Hildene discusses plans, unveils new mission
"Our goal," said Seth Bongartz, "Is to be a world class cultural heritage site. You don't want to set out to be the second best, you want to be the best."
This attitude has led to a new mission for Hildene: "Values into Action."
"The first thing that we had to do was identify our core values," said Bongartz, "integrity, perseverance, and civic responsibility. Now, we're not looking back and saying, 'What would Lincoln do,' these are our values." The key actions that evolved from those values, he said, were land conservation, historic preservation, sustainability, and civil civic discourse.
Bongartz continued, "Our goal is to bring all 412 acres into the guest experience."
The estate has been focusing in recent years on improving its trail system, and, beginning this year, will focus more on growing their own crops and animals. "The notion of sustainability permeates everything," he said, "We don't do demonstrations. Everything we do on the property is done for a reason. We don't run the sawmill unless there's an authentic need to run the sawmill."

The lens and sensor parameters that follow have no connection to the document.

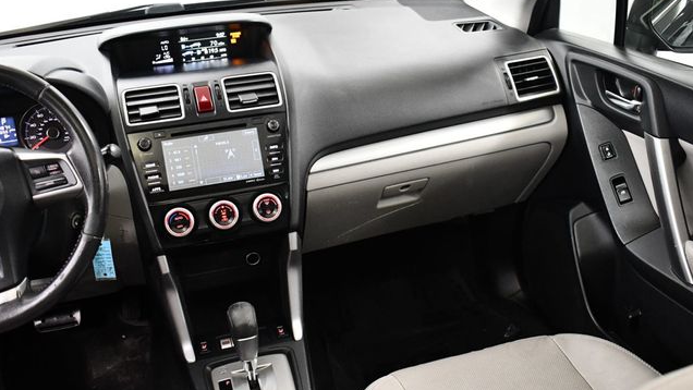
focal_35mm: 38
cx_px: 346
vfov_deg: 31.2
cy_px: 193
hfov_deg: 52.8
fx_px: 698
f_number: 3.5
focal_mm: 18
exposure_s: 1/100
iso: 3200
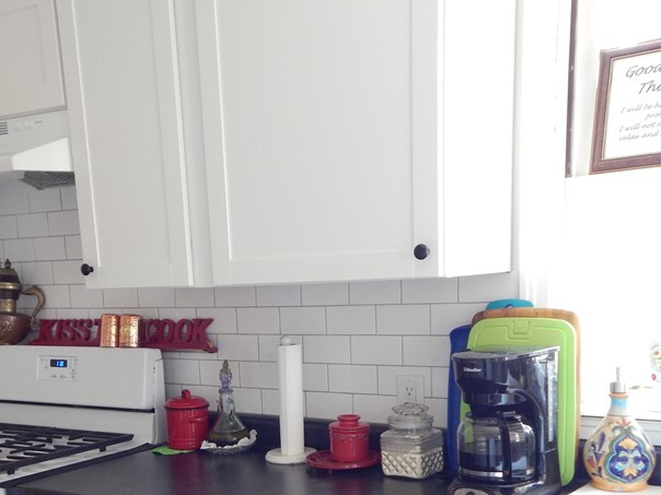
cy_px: 405
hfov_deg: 47.6
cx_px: 264
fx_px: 745
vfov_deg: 35.5
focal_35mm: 39
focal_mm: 4
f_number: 3
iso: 280
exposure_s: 1/30
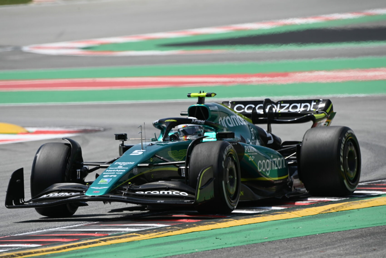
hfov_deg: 3.7
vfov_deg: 2.5
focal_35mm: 561
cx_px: 193
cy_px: 129
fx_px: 6016
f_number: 8
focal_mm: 560
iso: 400
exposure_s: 1/1600
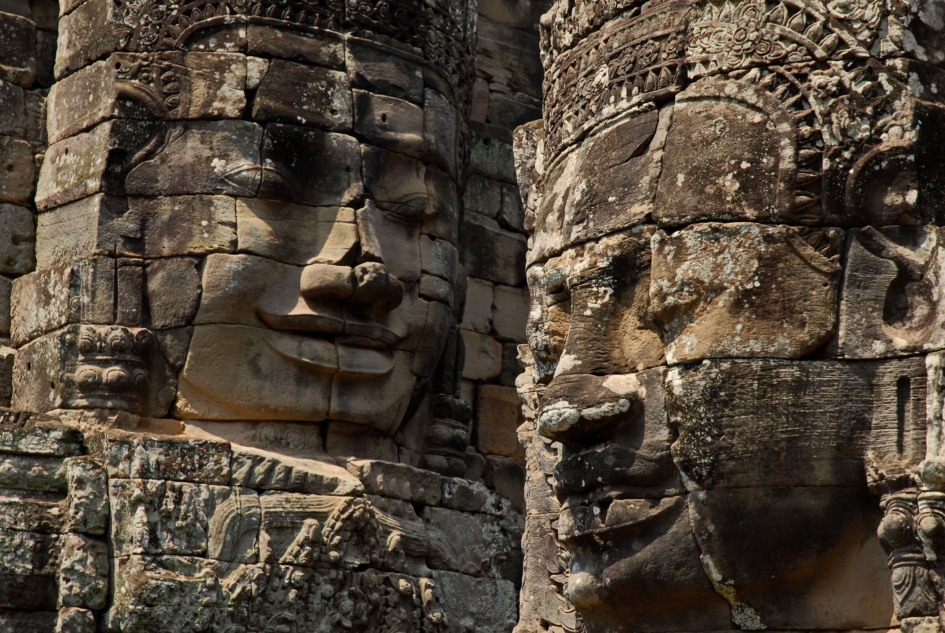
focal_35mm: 93
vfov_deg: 14.7
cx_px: 472
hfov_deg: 21.9
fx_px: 2444
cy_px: 316
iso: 160
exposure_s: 1/200
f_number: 7.1
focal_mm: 62
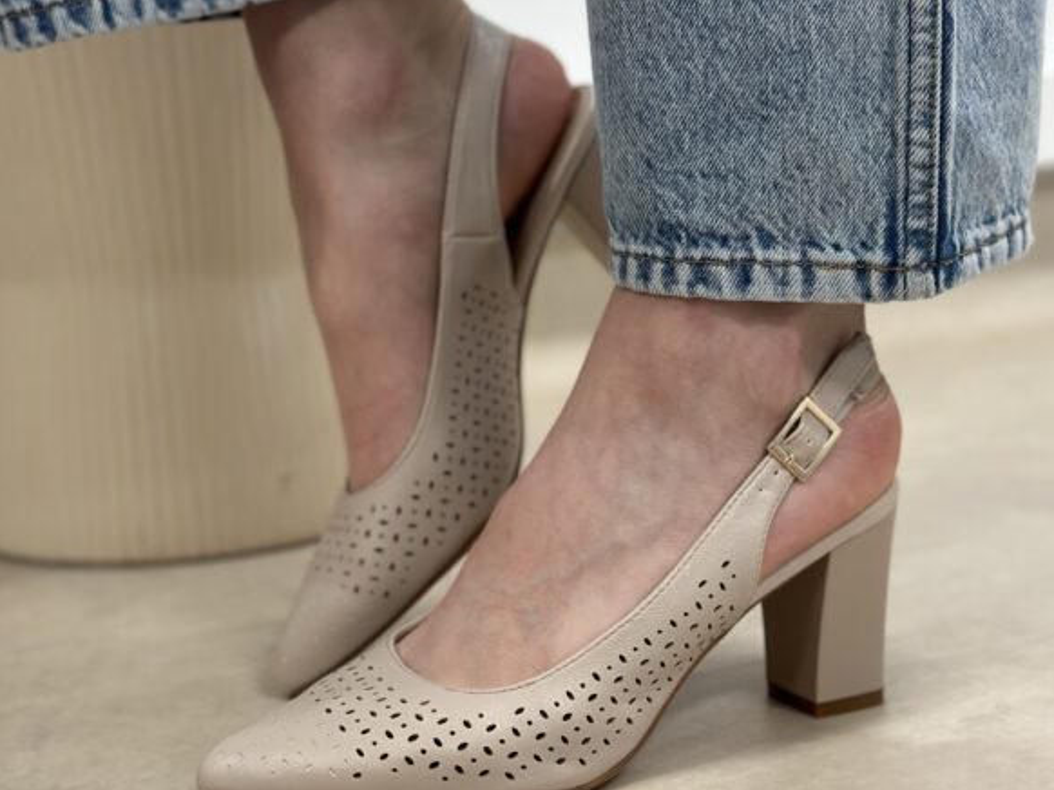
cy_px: 419
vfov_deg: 22.2
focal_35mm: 66
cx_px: 540
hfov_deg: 29.4
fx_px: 2009
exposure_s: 1/100
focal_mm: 6.86
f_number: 1.78
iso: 200
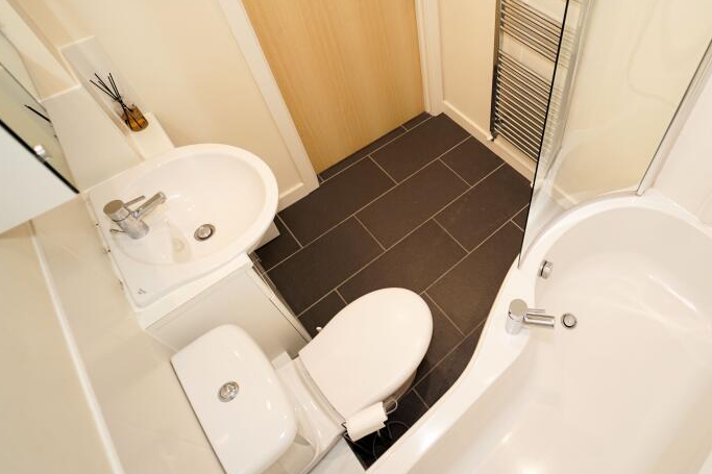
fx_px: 415
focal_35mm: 21
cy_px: 159
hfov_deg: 77.6
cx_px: 495
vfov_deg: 58.2
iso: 100
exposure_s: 1/60
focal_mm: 14
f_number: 2.8
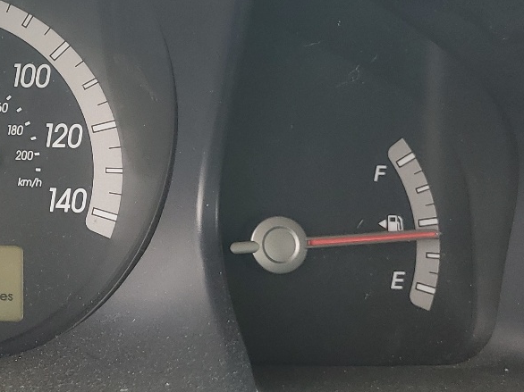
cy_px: 146
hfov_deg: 24.7
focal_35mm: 71
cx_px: -109
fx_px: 1074
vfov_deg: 20.7
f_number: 1.5
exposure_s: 1/167
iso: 50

New focus will also be placed on protecting songbirds and pollinators, such as bees and butterflies, which Bongartz called the "canaries in the coal mine" for the health of an ecological system. Earlier in the spring, the estate ran a program at three local schools where Diane Newton, an instructor from Hildene, helped students plant gardens for pollinators. Bongartz also said a 20-acre plot of land will be turned into a dedicated songbird ground-nesting sanctuary, and that pollinator friendly plants will be planted along the edges of the land cleared for animal and crop raising.
Hildene hires 30 year-round and 10 seasonal employees. "We can't afford to be extravagant, but we pay more than most," said Bongartz. He also touted the positive effect Hildene has on the local community.
"Thirty-six thousand people visited Hildene in 2013," he said.
Of that number, which only includes paying guests, not those who visited the estate for weddings or school trips, about 18,000 came to the area specifically to visit the estate.
"That's 18,000 people a year who wouldn't have been here otherwise, who afterwards go eat and shop in Manchester," said Bongartz. He also noted that Hildene had visitors from 27 countries in 2013.
Education has also been a long-standing part of Hildene's programming, said Bongartz, but most of their programs are geared towards elementary schoolers, such as the pollinator gardens, or middle schoolers, such as the Lincoln Essay contest. Starting this year, however, Hildene will begin offering programs for high school students, in subjects ranging from plant and soil science, to botany, to economics, to animal husbandry, to literature.
The estate is planning to renovate one of its barns to serve as a classroom, and is putting up a greenhouse that will be primarily used for education. However, at least in the current year, Hildene will focus more on on-site education than visiting schools. "There will be chapters beyond this one, but this chapter is high school."
Asked when all of these changes would be implemented, Bongartz responded, "There's no such thing as being done. Hildene will be ever-changing."